La tercera estación podría llamarse Réquiem, pero su nombre es algo que no importa demasiado. Hice aquí una parada prolongada durante los últimos años, y es donde sigo, entre breves rachas de melancolía inútil, todavía dudando si continuar o no el viaje, tratando de convencerme de que la Poesía es una carga que deberían llevar otros.
 
  • Algunos comentarios de la crítica literaria catracha:
“Sus trabajos revelan exigencia formal y capacidad de volcarse hacia el autoanálisis, también se percibe desazón existencial al sentirse atado por aspectos inherentes a la condición humana” (Helen Umaña).
“Poesía intensa y comprometida con la mejor tradición universal, sin suspirar por lo solemne ni rebajarse a lo trivial” (Mario Gallardo).

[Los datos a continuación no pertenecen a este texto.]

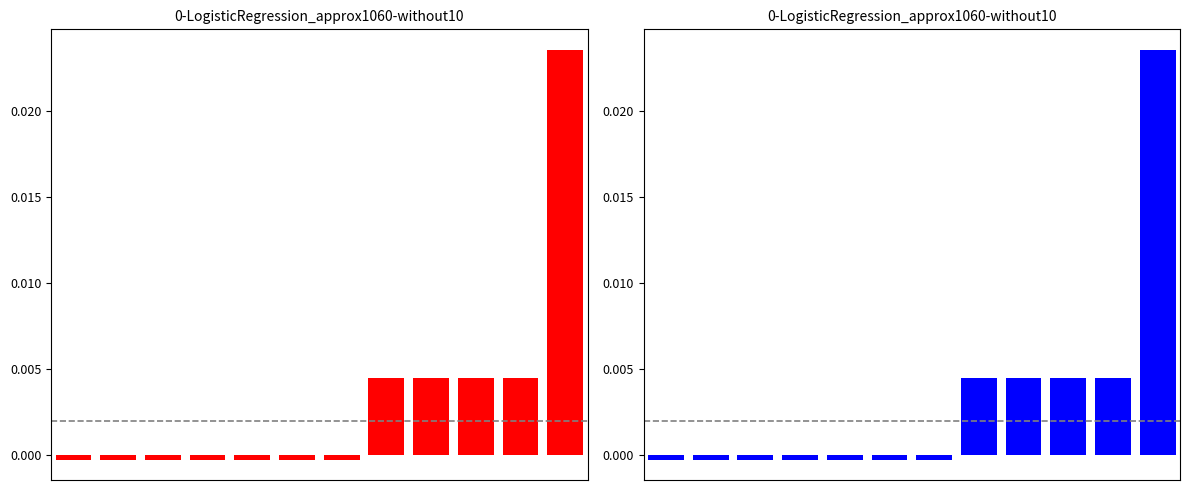

How many bars are there in total?

12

“Los registros de su léxico y la frescura de sus composiciones lo sitúan en un nivel que brilla con luz propia entre los creadores de su generación en Honduras” (Fausto Leonardo Henríquez).
“Leyendo Las horas bajas logramos tocar un hombre en el sentido de que, tras las palabras leídas, no hallamos una mera retórica sino la voz de una sensibilidad que, trascendiendo su espacio físico y su individualidad, abraza lo universal” (Óscar Mejía).